The two pulleys having radii of 15 cm and 8 cm, respectively are connected by a belt as shown in the figure. The larger pulley rotates 25 times in 36 seconds . What is the frequency of rotation of the smaller pulley ?
the smaller wheel rotates 15/8 as fast as the larger wheel.
So, 15/8 * 25rev/36s = (15*25)/(8*36) = 375/288 rev/s
To find the frequency of rotation of the smaller pulley, we first need to determine the number of rotations it makes in the given time period.
We know that the larger pulley rotates 25 times in 36 seconds.
Next, we can find the ratio of the radii of the two pulleys.
The radius of the larger pulley is 15 cm, and the radius of the smaller pulley is 8 cm.
Thus, the ratio of their radii is 15/8.
Since the belt connects the pulleys, the ratio of their rotations will be the same as the ratio of their radii.
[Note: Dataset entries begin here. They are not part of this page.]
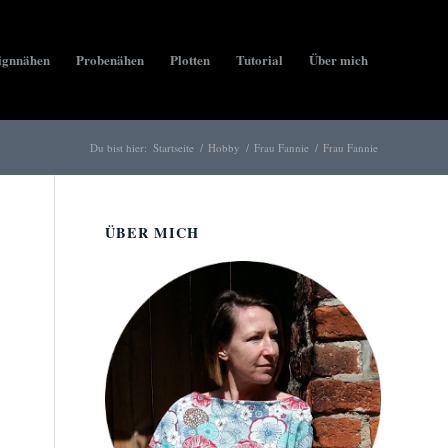
ignnähen
Probenähen
Plotten
Tutorial
Über mich
Du bist hier:
Startseite
/
Hobby
/
Frau Fannie
/
Frau Fannie
ÜBER MICH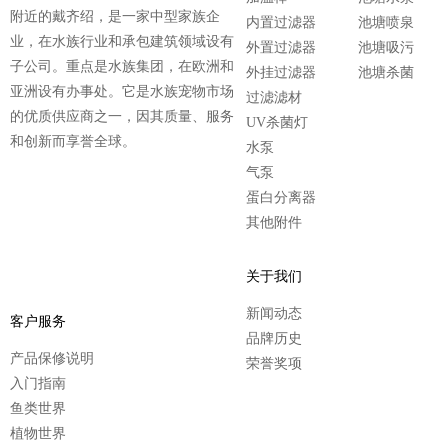
附近的戴齐绍，是一家中型家族企
内置过滤器
池塘喷泉
业，在水族行业和承包建筑领域设有
外置过滤器
池塘吸污
子公司。重点是水族集团，在欧洲和
外挂过滤器
池塘杀菌
亚洲设有办事处。它是水族宠物市场
过滤滤材
的优质供应商之一，因其质量、服务
UV杀菌灯
和创新而享誉全球。
水泵
气泵
蛋白分离器
其他附件
关于我们
新闻动态
客户服务
品牌历史
产品保修说明
荣誉奖项
入门指南
鱼类世界
植物世界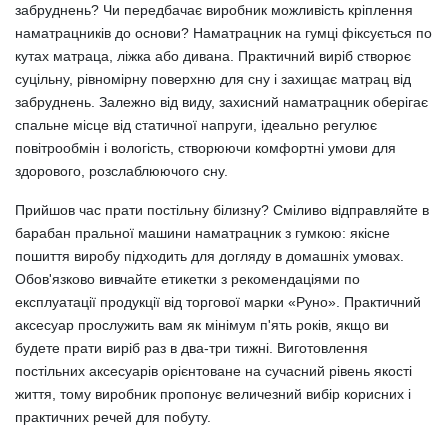
забруднень? Чи передбачає виробник можливість кріплення
наматрацників до основи? Наматрацник на гумці фіксується по
кутах матраца, ліжка або дивана. Практичний виріб створює
суцільну, рівномірну поверхню для сну і захищає матрац від
забруднень. Залежно від виду, захисний наматрацник оберігає
спальне місце від статичної напруги, ідеально регулює
повітрообмін і вологість, створюючи комфортні умови для
здорового, розслаблюючого сну.
Прийшов час прати постільну білизну? Сміливо відправляйте в
барабан пральної машини наматрацник з гумкою: якісне
пошиття виробу підходить для догляду в домашніх умовах.
Обов'язково вивчайте етикетки з рекомендаціями по
експлуатації продукції від торгової марки «Руно». Практичний
аксесуар прослужить вам як мінімум п'ять років, якщо ви
будете прати виріб раз в два-три тижні. Виготовлення
постільних аксесуарів орієнтоване на сучасний рівень якості
життя, тому виробник пропонує величезний вибір корисних і
практичних речей для побуту.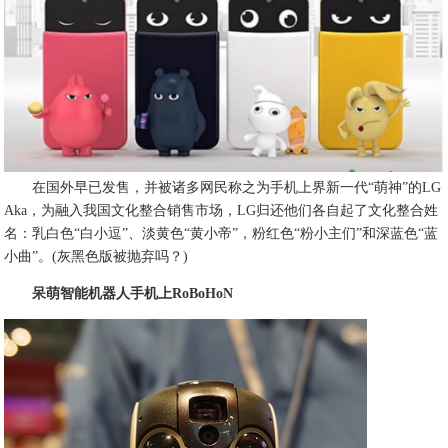
在国外早已发售，并被诸多网民称之为手机上界新一代“萌神”的LG
Aka，为融入我国文化整合销售市场，LG归还他们各自起了文化整合姓
名：乳白色“白小逗”、淡黄色“黄小帝”，粉红色“粉小主们”和深蓝色“蓝
小曲”。(灰黑色版被抛弃吗？)
呆萌智能机器人手机上RoBoHoN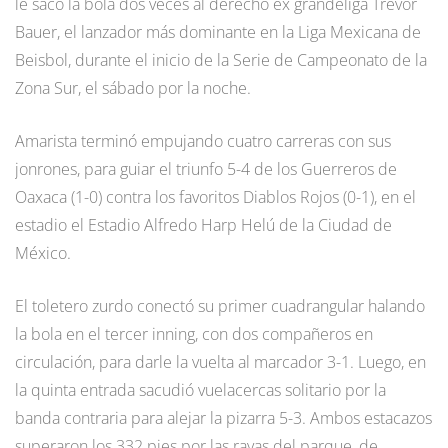
le sacó la bola dos veces al derecho ex grandeliga Trevor
Bauer, el lanzador más dominante en la Liga Mexicana de
Beisbol, durante el inicio de la Serie de Campeonato de la
Zona Sur, el sábado por la noche.
Amarista terminó empujando cuatro carreras con sus
jonrones, para guiar el triunfo 5-4 de los Guerreros de
Oaxaca (1-0) contra los favoritos Diablos Rojos (0-1), en el
estadio el Estadio Alfredo Harp Helú de la Ciudad de
México.
El toletero zurdo conectó su primer cuadrangular halando
la bola en el tercer inning, con dos compañeros en
circulación, para darle la vuelta al marcador 3-1. Luego, en
la quinta entrada sacudió vuelacercas solitario por la
banda contraria para alejar la pizarra 5-3. Ambos estacazos
superaron los 332 pies por las rayas del parque, de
Now we can calculate the number of rotations of the smaller pulley.
The number of rotations of the smaller pulley = (number of rotations of the larger pulley) x (ratio of radii)
Number of rotations of the smaller pulley = 25 x (8/15)
Finally, we can calculate the frequency of rotation of the smaller pulley.
Frequency = (number of rotations) / (time in seconds)
Frequency = (number of rotations of the smaller pulley) / 36
By plugging in the values, we get:
Frequency = (25 x 8/15) / 36
Simplifying further, we find the frequency of rotation of the smaller pulley.